First let me say that having an inside joke as the title of this post makes me smile.
Last night I was having dinner with bf and some friends. One friend asked me if I was writing, which reminded me that it was Thursday and I had no thoughts whatsoever for a blog today. This week has been very weird. I suppose it really started with last weekend when I caught a stomach flu. I don’t remember the last time I’d been that sick. Bf graciously took care of me, but then got sick himself. There were other things that happened this week that threw me for a loop but they aren’t things I’d like to air in this arena. All that to say, I hadn’t really thought about what to write for today.
Then suddenly it came to me, as I was making lunch for the kiddo, I could write about judgement. It has been an overarching theme this week. The trouble with writing about judgement is I could get in a bit of trouble. So I wondered if I should wait, put a little teaser on my blog this week, work on it and delve into the subject for next week. My final thought was, no I should not do that. Normally when I do that I end up not working on it, or not putting in as much effort as I wanted to.
So even if it gets me a few nasty comments, here goes my post about judgement.

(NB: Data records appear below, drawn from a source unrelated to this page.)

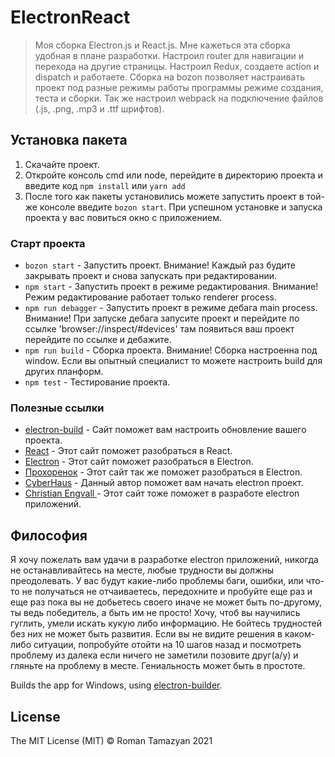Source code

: # ElectronReact

> Моя сборка Electron.js и React.js. Мне кажеться эта сборка удобная в плане разработки. Настроил router для навигации и перехода на другие страницы. Настроил Redux, создаете action и dispatch и работаете. Сборка на bozon позволяет настраивать проект под разные режимы работы программы режиме создания, теста и сборки. Так же настроил webpack на подключение файлов (.js, .png, .mp3 и  .ttf шрифтов).  


## Установка пакета
1. Скачайте проект.
2. Откройте консоль cmd или node, перейдите в директорию проекта и введите код `npm install` или `yarn add`
3. После того как пакеты установились можете запустить проект в той-же консоле введите `bozon start`. При успешном установке и запуска проекта у вас повиться окно с приложением.


### Старт проекта

- `bozon start` - Запустить проект. Внимание! Каждый раз будите закрывать проект и снова запускать при редактировании.
- `npm start` - Запустить проект в режиме редактирования. Внимание! Режим редактирование работает только  renderer process.
- `npm run debagger` - Запустить проект в режиме дебага main process. Внимание! При запуске дебага запусите проект и перейдите по ссылке 'browser://inspect/#devices' там появиться ваш проект перейдите по ссылке и дебажите.
- `npm run build` - Сборка проекта. Внимание! Сборка настроенна под window. Если вы опытный специалист то можете настроить build для других планформ.
- `npm test` - Тестирование проекта.


### Полезные ссылки
- [electron-build](https://www.electron.build/) - Сайт поможет вам настроить обновление вашего проекта.
- [React](https://reactjs.org/) - Этот сайт поможет разобраться в React.
- [Electron](https://www.electronjs.org/) - Этот сайт поможет разобраться в Electron.
- [Прохоренок](http://прохоренок.рф/pdf/electron/) - Этот сайт так же поможет разобраться в Electron.
- [СyberHaus](https://www.youtube.com/c/CyHaus) - Данный автор поможет вам начать electron проект.
- [ Christian Engvall ](https://www.christianengvall.se/category/electron/) - Этот сайт тоже поможет в разработе electron приложений.

## Философия
 Я хочу пожелать вам удачи в разработке electron приложений, никогда не останавливайтесь на месте, любые трудности вы должны преодолевать. У вас будут какие-либо проблемы баги, ошибки, или что-то не получаться не отчаиваетесь, передохните и пробуйте еще раз и еще раз пока вы не добьетесь своего иначе не может быть по-другому, ты ведь победитель, а быть им не просто! Хочу, чтоб вы научились гуглить, умели искать кукую либо информацию. Не бойтесь трудностей без них не может быть развития. Если вы не видите решения в каком-либо ситуации, попробуйте отойти на 10 шагов назад и посмотреть проблему из далека если ничего не заметили позовите друг(а/у) и гляньте на проблему в месте. Гениальность может быть в простоте.

Builds the app for Windows, using [electron-builder](https://github.com/electron-userland/electron-builder).


## License

The MIT License (MIT) © Roman Tamazyan 2021
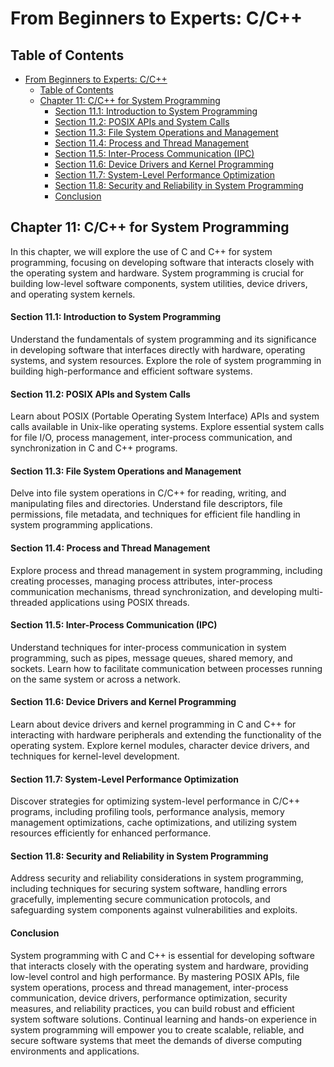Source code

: # From Beginners to Experts: C/C++

## Table of Contents

- [From Beginners to Experts: C/C++](#from-beginners-to-experts-cc)
  - [Table of Contents](#table-of-contents)
  - [Chapter 11: C/C++ for System Programming](#chapter-11-cc-for-system-programming)
      - [Section 11.1: Introduction to System Programming](#section-111-introduction-to-system-programming)
      - [Section 11.2: POSIX APIs and System Calls](#section-112-posix-apis-and-system-calls)
      - [Section 11.3: File System Operations and Management](#section-113-file-system-operations-and-management)
      - [Section 11.4: Process and Thread Management](#section-114-process-and-thread-management)
      - [Section 11.5: Inter-Process Communication (IPC)](#section-115-inter-process-communication-ipc)
      - [Section 11.6: Device Drivers and Kernel Programming](#section-116-device-drivers-and-kernel-programming)
      - [Section 11.7: System-Level Performance Optimization](#section-117-system-level-performance-optimization)
      - [Section 11.8: Security and Reliability in System Programming](#section-118-security-and-reliability-in-system-programming)
      - [Conclusion](#conclusion)

## Chapter 11: C/C++ for System Programming

In this chapter, we will explore the use of C and C++ for system programming, focusing on developing software that interacts closely with the operating system and hardware. System programming is crucial for building low-level software components, system utilities, device drivers, and operating system kernels.

#### Section 11.1: Introduction to System Programming

Understand the fundamentals of system programming and its significance in developing software that interfaces directly with hardware, operating systems, and system resources. Explore the role of system programming in building high-performance and efficient software systems.

#### Section 11.2: POSIX APIs and System Calls

Learn about POSIX (Portable Operating System Interface) APIs and system calls available in Unix-like operating systems. Explore essential system calls for file I/O, process management, inter-process communication, and synchronization in C and C++ programs.

#### Section 11.3: File System Operations and Management

Delve into file system operations in C/C++ for reading, writing, and manipulating files and directories. Understand file descriptors, file permissions, file metadata, and techniques for efficient file handling in system programming applications.

#### Section 11.4: Process and Thread Management

Explore process and thread management in system programming, including creating processes, managing process attributes, inter-process communication mechanisms, thread synchronization, and developing multi-threaded applications using POSIX threads.

#### Section 11.5: Inter-Process Communication (IPC)

Understand techniques for inter-process communication in system programming, such as pipes, message queues, shared memory, and sockets. Learn how to facilitate communication between processes running on the same system or across a network.

#### Section 11.6: Device Drivers and Kernel Programming

Learn about device drivers and kernel programming in C and C++ for interacting with hardware peripherals and extending the functionality of the operating system. Explore kernel modules, character device drivers, and techniques for kernel-level development.

#### Section 11.7: System-Level Performance Optimization

Discover strategies for optimizing system-level performance in C/C++ programs, including profiling tools, performance analysis, memory management optimizations, cache optimizations, and utilizing system resources efficiently for enhanced performance.

#### Section 11.8: Security and Reliability in System Programming

Address security and reliability considerations in system programming, including techniques for securing system software, handling errors gracefully, implementing secure communication protocols, and safeguarding system components against vulnerabilities and exploits.

#### Conclusion

System programming with C and C++ is essential for developing software that interacts closely with the operating system and hardware, providing low-level control and high performance. By mastering POSIX APIs, file system operations, process and thread management, inter-process communication, device drivers, performance optimization, security measures, and reliability practices, you can build robust and efficient system software solutions. Continual learning and hands-on experience in system programming will empower you to create scalable, reliable, and secure software systems that meet the demands of diverse computing environments and applications.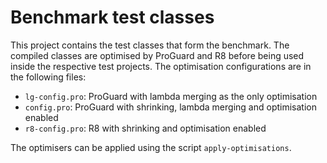# Benchmark test classes

This project contains the test classes that form the benchmark. The compiled classes are optimised by ProGuard and R8 before being used inside the respective test projects. The optimisation configurations are in the following files:

* `lg-config.pro`: ProGuard with lambda merging as the only optimisation
* `config.pro`: ProGuard with shrinking, lambda merging and optimisation enabled
* `r8-config.pro`: R8 with shrinking and optimisation enabled

The optimisers can be applied using the script `apply-optimisations`.
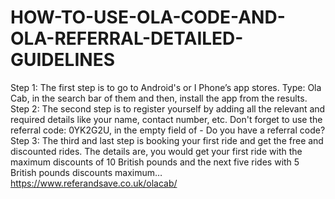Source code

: # HOW-TO-USE-OLA-CODE-AND-OLA-REFERRAL-DETAILED-GUIDELINES
Step 1: The first step is to go to Android's or I Phone’s app stores. Type: Ola Cab, in the search bar of them and then, install the app from the results. Step 2: The second step is to register yourself by adding all the relevant and required details like your name, contact number, etc. Don't forget to use the referral code: 0YK2G2U, in the empty field of - Do you have a referral code? Step 3: The third and last step is booking your first ride and get the free and discounted rides. The details are, you would get your first ride with the maximum discounts of 10 British pounds and the next five rides with 5 British pounds discounts maximum…https://www.referandsave.co.uk/olacab/
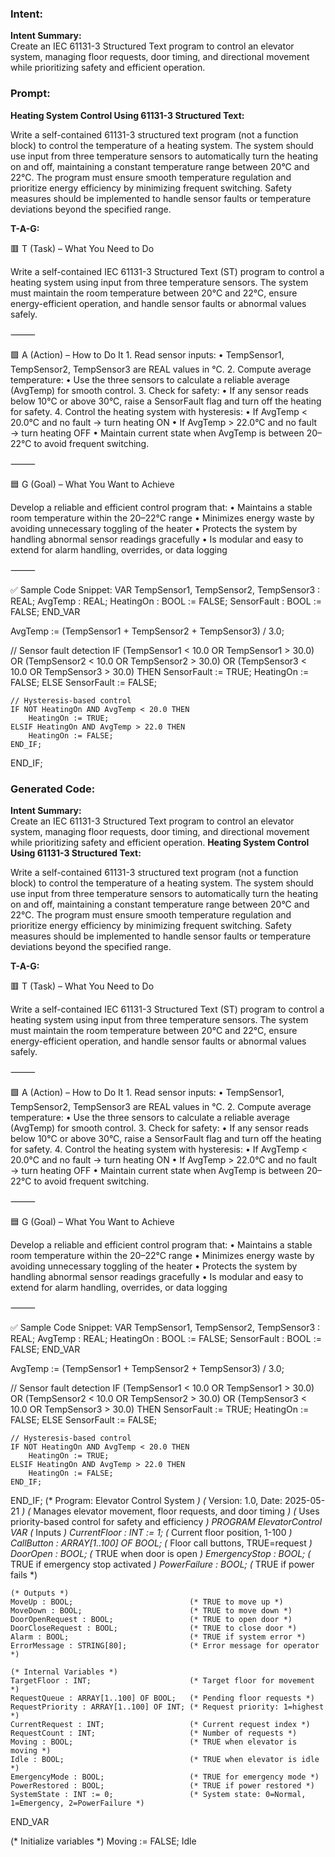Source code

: ### Intent:
**Intent Summary:**  
Create an IEC 61131-3 Structured Text program to control an elevator system, managing floor requests, door timing, and directional movement while prioritizing safety and efficient operation.

### Prompt:
**Heating System Control Using 61131-3 Structured Text:**

Write a self-contained 61131-3 structured text program (not a function block) to control the temperature of a heating system. The system should use input from three temperature sensors to automatically turn the heating on and off, maintaining a constant temperature range between 20°C and 22°C. The program must ensure smooth temperature regulation and prioritize energy efficiency by minimizing frequent switching. Safety measures should be implemented to handle sensor faults or temperature deviations beyond the specified range.

**T-A-G:**

🟥 T (Task) – What You Need to Do

Write a self-contained IEC 61131-3 Structured Text (ST) program to control a heating system using input from three temperature sensors. The system must maintain the room temperature between 20°C and 22°C, ensure energy-efficient operation, and handle sensor faults or abnormal values safely.

⸻

🟩 A (Action) – How to Do It
	1.	Read sensor inputs:
	•	TempSensor1, TempSensor2, TempSensor3 are REAL values in °C.
	2.	Compute average temperature:
	•	Use the three sensors to calculate a reliable average (AvgTemp) for smooth control.
	3.	Check for safety:
	•	If any sensor reads below 10°C or above 30°C, raise a SensorFault flag and turn off the heating for safety.
	4.	Control the heating system with hysteresis:
	•	If AvgTemp < 20.0°C and no fault → turn heating ON
	•	If AvgTemp > 22.0°C and no fault → turn heating OFF
	•	Maintain current state when AvgTemp is between 20–22°C to avoid frequent switching.

⸻

🟦 G (Goal) – What You Want to Achieve

Develop a reliable and efficient control program that:
	•	Maintains a stable room temperature within the 20–22°C range
	•	Minimizes energy waste by avoiding unnecessary toggling of the heater
	•	Protects the system by handling abnormal sensor readings gracefully
	•	Is modular and easy to extend for alarm handling, overrides, or data logging

⸻

✅ Sample Code Snippet:
VAR
    TempSensor1, TempSensor2, TempSensor3 : REAL;
    AvgTemp : REAL;
    HeatingOn : BOOL := FALSE;
    SensorFault : BOOL := FALSE;
END_VAR

AvgTemp := (TempSensor1 + TempSensor2 + TempSensor3) / 3.0;

// Sensor fault detection
IF (TempSensor1 < 10.0 OR TempSensor1 > 30.0) OR
   (TempSensor2 < 10.0 OR TempSensor2 > 30.0) OR
   (TempSensor3 < 10.0 OR TempSensor3 > 30.0) THEN
    SensorFault := TRUE;
    HeatingOn := FALSE;
ELSE
    SensorFault := FALSE;

    // Hysteresis-based control
    IF NOT HeatingOn AND AvgTemp < 20.0 THEN
        HeatingOn := TRUE;
    ELSIF HeatingOn AND AvgTemp > 22.0 THEN
        HeatingOn := FALSE;
    END_IF;
END_IF;

### Generated Code:
**Intent Summary:**  
Create an IEC 61131-3 Structured Text program to control an elevator system, managing floor requests, door timing, and directional movement while prioritizing safety and efficient operation.
**Heating System Control Using 61131-3 Structured Text:**

Write a self-contained 61131-3 structured text program (not a function block) to control the temperature of a heating system. The system should use input from three temperature sensors to automatically turn the heating on and off, maintaining a constant temperature range between 20°C and 22°C. The program must ensure smooth temperature regulation and prioritize energy efficiency by minimizing frequent switching. Safety measures should be implemented to handle sensor faults or temperature deviations beyond the specified range.

**T-A-G:**

🟥 T (Task) – What You Need to Do

Write a self-contained IEC 61131-3 Structured Text (ST) program to control a heating system using input from three temperature sensors. The system must maintain the room temperature between 20°C and 22°C, ensure energy-efficient operation, and handle sensor faults or abnormal values safely.

⸻

🟩 A (Action) – How to Do It
	1.	Read sensor inputs:
	•	TempSensor1, TempSensor2, TempSensor3 are REAL values in °C.
	2.	Compute average temperature:
	•	Use the three sensors to calculate a reliable average (AvgTemp) for smooth control.
	3.	Check for safety:
	•	If any sensor reads below 10°C or above 30°C, raise a SensorFault flag and turn off the heating for safety.
	4.	Control the heating system with hysteresis:
	•	If AvgTemp < 20.0°C and no fault → turn heating ON
	•	If AvgTemp > 22.0°C and no fault → turn heating OFF
	•	Maintain current state when AvgTemp is between 20–22°C to avoid frequent switching.

⸻

🟦 G (Goal) – What You Want to Achieve

Develop a reliable and efficient control program that:
	•	Maintains a stable room temperature within the 20–22°C range
	•	Minimizes energy waste by avoiding unnecessary toggling of the heater
	•	Protects the system by handling abnormal sensor readings gracefully
	•	Is modular and easy to extend for alarm handling, overrides, or data logging

⸻

✅ Sample Code Snippet:
VAR
    TempSensor1, TempSensor2, TempSensor3 : REAL;
    AvgTemp : REAL;
    HeatingOn : BOOL := FALSE;
    SensorFault : BOOL := FALSE;
END_VAR

AvgTemp := (TempSensor1 + TempSensor2 + TempSensor3) / 3.0;

// Sensor fault detection
IF (TempSensor1 < 10.0 OR TempSensor1 > 30.0) OR
   (TempSensor2 < 10.0 OR TempSensor2 > 30.0) OR
   (TempSensor3 < 10.0 OR TempSensor3 > 30.0) THEN
    SensorFault := TRUE;
    HeatingOn := FALSE;
ELSE
    SensorFault := FALSE;

    // Hysteresis-based control
    IF NOT HeatingOn AND AvgTemp < 20.0 THEN
        HeatingOn := TRUE;
    ELSIF HeatingOn AND AvgTemp > 22.0 THEN
        HeatingOn := FALSE;
    END_IF;
END_IF;
(* Program: Elevator Control System *)
(* Version: 1.0, Date: 2025-05-21 *)
(* Manages elevator movement, floor requests, and door timing *)
(* Uses priority-based control for safety and efficiency *)
PROGRAM ElevatorControl
VAR
    (* Inputs *)
    CurrentFloor : INT := 1;                 (* Current floor position, 1-100 *)
    CallButton : ARRAY[1..100] OF BOOL;     (* Floor call buttons, TRUE=request *)
    DoorOpen : BOOL;                        (* TRUE when door is open *)
    EmergencyStop : BOOL;                   (* TRUE if emergency stop activated *)
    PowerFailure : BOOL;                    (* TRUE if power fails *)
    
    (* Outputs *)
    MoveUp : BOOL;                          (* TRUE to move up *)
    MoveDown : BOOL;                        (* TRUE to move down *)
    DoorOpenRequest : BOOL;                 (* TRUE to open door *)
    DoorCloseRequest : BOOL;                (* TRUE to close door *)
    Alarm : BOOL;                           (* TRUE if system error *)
    ErrorMessage : STRING[80];              (* Error message for operator *)
    
    (* Internal Variables *)
    TargetFloor : INT;                      (* Target floor for movement *)
    RequestQueue : ARRAY[1..100] OF BOOL;   (* Pending floor requests *)
    RequestPriority : ARRAY[1..100] OF INT; (* Request priority: 1=highest *)
    CurrentRequest : INT;                   (* Current request index *)
    RequestCount : INT;                     (* Number of requests *)
    Moving : BOOL;                          (* TRUE when elevator is moving *)
    Idle : BOOL;                            (* TRUE when elevator is idle *)
    EmergencyMode : BOOL;                   (* TRUE for emergency mode *)
    PowerRestored : BOOL;                   (* TRUE if power restored *)
    SystemState : INT := 0;                 (* System state: 0=Normal, 1=Emergency, 2=PowerFailure *)
END_VAR

(* Initialize variables *)
Moving := FALSE;
Idle
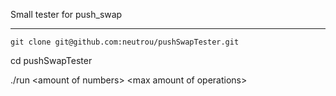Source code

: Small tester for push_swap

<hr>
<code>git clone git@github.com:neutrou/pushSwapTester.git</code>


cd pushSwapTester

./run \<amount of numbers> \<max amount of operations>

I’ve noticed there is a largely negative connotation with judgement. Which I think is a bit silly since we all do it. You can disagree with me if you want to, but just try something first. Think of the last time you met someone you had never met before. What were some things you noticed, their hair, clothes, looks? Did you really have no thoughts whatsoever about those things you noticed? Were all the thoughts you had about that person negative, or positive? I think therein lies the problem. Judgements are not always negative, they can be positive too.
Thinking something like ‘what a neat person, I think we have a lot in common’ is just as much a judgement as thinking ‘this girl is so obnoxious, I will never hang out with her again.’ The thing that makes it complicated is the fact that positive judgements go by another name, compliments. But I believe they are essentially, still judgements. Each person faces judging differently. There are many approaches and opinions, but I’ve noticed there to be at least three groups of people.
The first group I’ll call the “No Judgement Crowd.” These are the folks that are always proclaiming they do not judge ever. I always feel a little wary when I’m talking with someone I don’t know very well and they say repeatedly ‘no judgement.’ Mostly because it makes me wonder if they’re reminding themselves not to judge. Then I start to worry because generally the folks who say ‘no judgement’ are the ones who think of judging in a negative way. So each time they say ‘no judgement’ I wonder what it is I said that made them think of me in a negative light.
The second group I’ll call the “All Judgement Crowd.” These people generally think that judgements are negative, but are ok with that. They judge all the time because, similar to my point of view, everyone judges, they just aren’t afraid to do it. My experience with these people is they are difficult to impress and once they form an opinion of you it’s hard to change it.
The third group I’ll call “My Crowd” because this where I think I fall. These are the ones that believe judgements exist and everyone does it, but it’s not always a negative thing. They try their best to not pass negative judgements on people but don’t beat themselves up if they do. Because hey, nobody is perfect.
I’m not saying that these are the only groups there are. I’m also not saying that every person who has ever uttered the words ‘no judgement’ falls into the first group. These are broad generalizations I’m using to explore the different sorts of people I’ve encountered. If you don’t like it well, go ahead and judge me.